TEXT PROVIDED
-------
Author Archives: hoplologyenthusiast

Final Project: Counter Weight Trebuchet


For my final project I decided that I wanted to build a trebuchet because when I originally took this course that was the sort of thing that I thought we were going to talk about. The trebuchet can be traced as far back as 300 B.C in Ancient China (Tarver 130). This form of trebuchet was what is known today as a traction trebuchet.

The traction trebuchet was similar to the more traditional counter weight trebuchet that most people think of but with the major difference being the method of swinging the arm. The traction trebuchet was typically consisted of a off set arm on an axel. The long end of the arm would have a sling that could hold the projectile to be thrown, with a large number of ropes tied to the other end. These ropes would be grabbed by the team of men once the siege engine had been aimed at its target. The men would then jump up, and pull the ropes down all at once, swinging the arm upwards and launching the payload towards the target. This would be the only version of the catapult to exist into 500 AD when the French would adopt it in large numbers (Traver 152). This trebuchet would continue to be used until 1216 during the Siege of Dover where the counter weight trebuchet was introduced to Europe.
-------
STUDY MATERIAL
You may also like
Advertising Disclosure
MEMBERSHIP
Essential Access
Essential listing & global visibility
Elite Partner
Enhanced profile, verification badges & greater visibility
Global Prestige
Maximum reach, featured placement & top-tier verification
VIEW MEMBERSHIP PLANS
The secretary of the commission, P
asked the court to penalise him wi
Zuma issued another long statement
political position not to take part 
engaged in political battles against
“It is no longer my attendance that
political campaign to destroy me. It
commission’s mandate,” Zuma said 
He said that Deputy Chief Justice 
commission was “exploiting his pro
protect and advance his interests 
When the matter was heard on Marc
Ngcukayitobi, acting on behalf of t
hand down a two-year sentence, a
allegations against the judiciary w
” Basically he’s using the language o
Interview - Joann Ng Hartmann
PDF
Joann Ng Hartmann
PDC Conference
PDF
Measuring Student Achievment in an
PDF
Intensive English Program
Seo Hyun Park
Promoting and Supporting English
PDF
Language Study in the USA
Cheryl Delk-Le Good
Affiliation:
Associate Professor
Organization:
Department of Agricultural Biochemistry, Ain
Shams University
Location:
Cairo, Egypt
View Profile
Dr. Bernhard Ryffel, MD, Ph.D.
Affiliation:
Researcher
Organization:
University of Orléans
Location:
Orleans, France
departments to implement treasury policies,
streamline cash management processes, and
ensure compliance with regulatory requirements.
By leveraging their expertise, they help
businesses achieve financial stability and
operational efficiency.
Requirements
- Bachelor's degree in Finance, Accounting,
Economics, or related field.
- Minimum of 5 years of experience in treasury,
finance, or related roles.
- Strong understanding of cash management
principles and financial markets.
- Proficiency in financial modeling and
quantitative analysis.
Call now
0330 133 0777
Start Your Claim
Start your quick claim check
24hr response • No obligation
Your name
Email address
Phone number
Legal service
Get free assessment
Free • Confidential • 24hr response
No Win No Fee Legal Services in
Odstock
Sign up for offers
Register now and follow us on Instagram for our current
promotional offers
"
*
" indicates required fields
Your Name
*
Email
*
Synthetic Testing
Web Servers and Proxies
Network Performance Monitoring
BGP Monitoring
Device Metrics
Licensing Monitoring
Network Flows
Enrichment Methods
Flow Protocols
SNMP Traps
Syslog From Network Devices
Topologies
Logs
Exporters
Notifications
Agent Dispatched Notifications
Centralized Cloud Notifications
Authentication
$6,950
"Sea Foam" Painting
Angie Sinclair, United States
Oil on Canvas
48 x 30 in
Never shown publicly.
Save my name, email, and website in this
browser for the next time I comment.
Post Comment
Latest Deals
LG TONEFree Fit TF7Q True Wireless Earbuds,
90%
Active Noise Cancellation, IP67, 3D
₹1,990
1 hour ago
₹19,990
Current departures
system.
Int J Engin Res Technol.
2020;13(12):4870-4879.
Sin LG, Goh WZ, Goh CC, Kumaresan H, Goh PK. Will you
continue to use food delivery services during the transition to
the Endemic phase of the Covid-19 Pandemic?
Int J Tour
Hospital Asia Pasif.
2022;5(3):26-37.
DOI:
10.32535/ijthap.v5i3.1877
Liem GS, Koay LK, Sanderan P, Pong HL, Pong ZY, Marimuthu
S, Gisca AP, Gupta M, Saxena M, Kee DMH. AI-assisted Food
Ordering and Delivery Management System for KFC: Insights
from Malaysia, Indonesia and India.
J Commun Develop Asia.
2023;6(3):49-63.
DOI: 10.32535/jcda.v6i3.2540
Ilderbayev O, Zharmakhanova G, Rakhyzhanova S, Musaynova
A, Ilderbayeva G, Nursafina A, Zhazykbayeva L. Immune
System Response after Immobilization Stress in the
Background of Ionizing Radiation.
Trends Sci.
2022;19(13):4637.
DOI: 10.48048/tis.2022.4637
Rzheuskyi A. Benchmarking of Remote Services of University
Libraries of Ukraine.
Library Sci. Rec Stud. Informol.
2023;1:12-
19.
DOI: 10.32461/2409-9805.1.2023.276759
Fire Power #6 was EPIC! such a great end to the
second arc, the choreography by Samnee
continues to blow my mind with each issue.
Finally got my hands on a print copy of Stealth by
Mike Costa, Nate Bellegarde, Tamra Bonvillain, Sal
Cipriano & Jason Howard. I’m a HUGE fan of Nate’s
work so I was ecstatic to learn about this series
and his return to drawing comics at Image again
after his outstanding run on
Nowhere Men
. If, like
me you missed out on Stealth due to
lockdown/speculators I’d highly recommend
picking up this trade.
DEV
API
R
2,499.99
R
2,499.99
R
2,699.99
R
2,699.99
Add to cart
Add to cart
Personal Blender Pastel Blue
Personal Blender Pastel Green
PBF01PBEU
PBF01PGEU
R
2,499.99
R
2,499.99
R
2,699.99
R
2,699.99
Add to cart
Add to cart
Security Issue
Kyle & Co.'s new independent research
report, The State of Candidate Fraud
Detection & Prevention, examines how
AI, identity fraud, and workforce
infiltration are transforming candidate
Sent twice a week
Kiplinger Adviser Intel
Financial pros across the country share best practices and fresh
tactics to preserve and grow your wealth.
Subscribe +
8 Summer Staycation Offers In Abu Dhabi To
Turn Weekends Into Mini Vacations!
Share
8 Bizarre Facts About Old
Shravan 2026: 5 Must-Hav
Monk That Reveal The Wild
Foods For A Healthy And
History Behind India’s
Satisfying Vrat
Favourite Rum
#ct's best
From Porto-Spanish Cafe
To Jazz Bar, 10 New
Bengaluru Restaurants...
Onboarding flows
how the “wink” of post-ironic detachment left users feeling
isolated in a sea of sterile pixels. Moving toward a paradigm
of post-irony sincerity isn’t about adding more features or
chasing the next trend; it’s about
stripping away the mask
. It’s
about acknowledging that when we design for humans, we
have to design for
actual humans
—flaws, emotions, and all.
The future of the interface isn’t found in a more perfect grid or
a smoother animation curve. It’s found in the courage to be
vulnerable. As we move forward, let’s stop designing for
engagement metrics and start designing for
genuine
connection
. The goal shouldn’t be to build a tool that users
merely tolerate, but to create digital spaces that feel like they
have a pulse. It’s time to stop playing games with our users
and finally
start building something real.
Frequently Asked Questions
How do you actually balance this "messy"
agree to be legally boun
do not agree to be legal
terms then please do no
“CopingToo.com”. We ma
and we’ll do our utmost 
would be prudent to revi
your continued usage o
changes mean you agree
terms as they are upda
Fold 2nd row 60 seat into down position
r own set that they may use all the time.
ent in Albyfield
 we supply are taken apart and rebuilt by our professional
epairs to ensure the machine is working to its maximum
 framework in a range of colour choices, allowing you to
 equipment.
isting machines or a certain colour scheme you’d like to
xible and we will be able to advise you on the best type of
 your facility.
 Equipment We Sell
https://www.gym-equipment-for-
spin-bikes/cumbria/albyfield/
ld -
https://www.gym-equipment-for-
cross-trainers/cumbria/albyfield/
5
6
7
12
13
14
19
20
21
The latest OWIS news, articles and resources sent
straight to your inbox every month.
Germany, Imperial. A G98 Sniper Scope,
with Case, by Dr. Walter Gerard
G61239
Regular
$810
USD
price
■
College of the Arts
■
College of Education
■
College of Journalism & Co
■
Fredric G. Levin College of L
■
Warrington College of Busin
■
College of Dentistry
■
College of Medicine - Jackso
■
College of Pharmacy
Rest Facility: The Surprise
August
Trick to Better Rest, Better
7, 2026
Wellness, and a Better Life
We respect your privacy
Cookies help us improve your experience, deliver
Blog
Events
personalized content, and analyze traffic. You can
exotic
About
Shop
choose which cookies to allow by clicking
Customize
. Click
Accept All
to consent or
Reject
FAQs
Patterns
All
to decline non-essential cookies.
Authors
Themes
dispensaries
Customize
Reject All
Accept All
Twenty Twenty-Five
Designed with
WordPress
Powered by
-------
TO-DO ITEM
According to the trebuchet project text, during which siege was the counter weight trebuchet introduced to Europe?

ANSWER SPACE
The Siege of Dover, in 1216.